▶ [Problem requirements]
Under which license does the tabula-py package metadata say the package is released?

▶ [Page text]

Metadata-Version: 2.1
Name: tabula-py
Version: 1.1.1
Summary: Simple wrapper for tabula-java, read tables from PDF into DataFrame
Home-page: https://github.com/chezou/tabula-py
Author: Aki Ariga
Author-email: chezou@gmail.com
Maintainer: Aki Ariga
Maintainer-email: chezou@gmail.com
License: MIT License
Keywords: data frame,pdf,table
Platform: UNKNOWN
Classifier: Development Status :: 4 - Beta
Classifier: Topic :: Text Processing :: General
Classifier: License :: OSI Approved :: MIT License
Classifier: Programming Language :: Python :: 3.6
Classifier: Programming Language :: Python :: 3.5
Classifier: Programming Language :: Python :: 2.7
Description-Content-Type: text/markdown
Requires-Dist: pandas
Requires-Dist: numpy
Requires-Dist: requests
Requires-Dist: distro

# tabula-py

[![Build Status](https://travis-ci.org/chezou/tabula-py.svg?branch=master)](https://travis-ci.org/chezou/tabula-py)

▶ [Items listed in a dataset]

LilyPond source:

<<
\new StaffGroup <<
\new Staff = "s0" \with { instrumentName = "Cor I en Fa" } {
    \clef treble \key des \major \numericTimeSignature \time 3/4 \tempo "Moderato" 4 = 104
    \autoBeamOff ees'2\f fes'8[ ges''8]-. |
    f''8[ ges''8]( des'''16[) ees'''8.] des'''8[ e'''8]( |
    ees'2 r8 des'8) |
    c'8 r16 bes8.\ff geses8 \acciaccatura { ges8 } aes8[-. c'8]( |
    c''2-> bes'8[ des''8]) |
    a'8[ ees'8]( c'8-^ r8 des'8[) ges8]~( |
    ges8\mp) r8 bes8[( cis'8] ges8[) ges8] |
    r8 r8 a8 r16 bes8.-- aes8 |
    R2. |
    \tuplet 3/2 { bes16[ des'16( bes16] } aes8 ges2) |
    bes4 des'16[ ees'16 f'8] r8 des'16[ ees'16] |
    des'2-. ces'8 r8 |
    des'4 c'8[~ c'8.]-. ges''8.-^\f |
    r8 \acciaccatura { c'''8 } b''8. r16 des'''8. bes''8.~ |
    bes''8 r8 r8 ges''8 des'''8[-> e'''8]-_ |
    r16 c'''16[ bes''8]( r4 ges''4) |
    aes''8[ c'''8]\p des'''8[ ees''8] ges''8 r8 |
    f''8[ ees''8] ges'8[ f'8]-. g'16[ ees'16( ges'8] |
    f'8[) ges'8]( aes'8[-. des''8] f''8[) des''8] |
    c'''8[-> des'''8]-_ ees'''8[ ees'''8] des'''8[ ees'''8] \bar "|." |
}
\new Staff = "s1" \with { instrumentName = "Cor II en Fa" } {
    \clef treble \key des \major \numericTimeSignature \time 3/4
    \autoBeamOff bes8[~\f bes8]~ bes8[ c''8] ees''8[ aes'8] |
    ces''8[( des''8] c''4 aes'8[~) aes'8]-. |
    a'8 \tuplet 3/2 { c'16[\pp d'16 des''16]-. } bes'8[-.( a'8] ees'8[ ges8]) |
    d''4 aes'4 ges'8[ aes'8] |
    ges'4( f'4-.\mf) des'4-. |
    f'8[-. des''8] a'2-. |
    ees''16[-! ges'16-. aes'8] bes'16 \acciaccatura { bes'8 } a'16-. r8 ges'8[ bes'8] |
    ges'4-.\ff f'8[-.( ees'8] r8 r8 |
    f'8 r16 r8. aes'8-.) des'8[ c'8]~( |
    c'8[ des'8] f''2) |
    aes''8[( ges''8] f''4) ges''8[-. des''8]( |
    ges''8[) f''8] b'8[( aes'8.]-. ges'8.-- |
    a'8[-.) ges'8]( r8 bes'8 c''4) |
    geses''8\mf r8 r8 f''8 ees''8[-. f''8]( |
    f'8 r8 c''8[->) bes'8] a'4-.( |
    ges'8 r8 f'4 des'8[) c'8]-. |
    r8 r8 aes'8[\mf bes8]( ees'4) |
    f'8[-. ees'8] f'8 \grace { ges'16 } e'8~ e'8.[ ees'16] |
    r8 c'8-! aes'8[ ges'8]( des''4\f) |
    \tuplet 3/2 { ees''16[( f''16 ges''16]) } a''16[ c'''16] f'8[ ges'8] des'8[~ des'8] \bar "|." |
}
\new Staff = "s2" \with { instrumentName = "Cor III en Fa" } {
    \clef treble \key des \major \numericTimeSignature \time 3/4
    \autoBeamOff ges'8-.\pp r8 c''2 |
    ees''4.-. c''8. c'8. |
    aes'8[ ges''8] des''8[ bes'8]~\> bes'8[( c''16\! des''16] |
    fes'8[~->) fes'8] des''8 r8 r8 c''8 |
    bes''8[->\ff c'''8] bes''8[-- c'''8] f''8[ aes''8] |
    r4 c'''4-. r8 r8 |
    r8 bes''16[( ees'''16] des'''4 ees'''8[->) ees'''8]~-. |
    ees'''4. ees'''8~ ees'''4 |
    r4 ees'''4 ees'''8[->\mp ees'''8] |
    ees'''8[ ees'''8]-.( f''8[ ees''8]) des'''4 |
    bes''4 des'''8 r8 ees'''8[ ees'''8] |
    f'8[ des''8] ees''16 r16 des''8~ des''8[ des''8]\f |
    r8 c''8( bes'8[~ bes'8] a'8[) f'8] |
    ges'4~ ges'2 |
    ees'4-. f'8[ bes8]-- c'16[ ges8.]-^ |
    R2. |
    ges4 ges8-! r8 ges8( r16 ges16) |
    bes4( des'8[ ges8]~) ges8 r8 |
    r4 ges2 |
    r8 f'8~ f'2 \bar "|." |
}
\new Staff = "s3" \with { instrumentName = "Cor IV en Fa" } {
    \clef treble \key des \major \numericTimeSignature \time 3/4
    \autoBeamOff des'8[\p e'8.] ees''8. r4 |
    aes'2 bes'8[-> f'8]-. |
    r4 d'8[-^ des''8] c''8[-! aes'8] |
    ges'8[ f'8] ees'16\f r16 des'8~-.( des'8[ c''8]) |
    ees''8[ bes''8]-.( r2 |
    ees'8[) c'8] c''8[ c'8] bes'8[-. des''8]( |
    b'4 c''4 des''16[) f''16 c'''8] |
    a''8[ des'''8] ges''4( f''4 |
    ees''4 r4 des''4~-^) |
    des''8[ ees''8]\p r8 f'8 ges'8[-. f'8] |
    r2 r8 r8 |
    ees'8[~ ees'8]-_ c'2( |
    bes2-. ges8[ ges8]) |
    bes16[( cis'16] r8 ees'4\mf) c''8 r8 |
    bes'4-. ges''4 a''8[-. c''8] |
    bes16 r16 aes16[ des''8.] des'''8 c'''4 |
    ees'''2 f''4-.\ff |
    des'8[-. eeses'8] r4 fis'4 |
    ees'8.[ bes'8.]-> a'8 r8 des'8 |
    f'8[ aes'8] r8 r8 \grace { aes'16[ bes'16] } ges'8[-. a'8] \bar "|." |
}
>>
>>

▶ [The output]
The MIT License.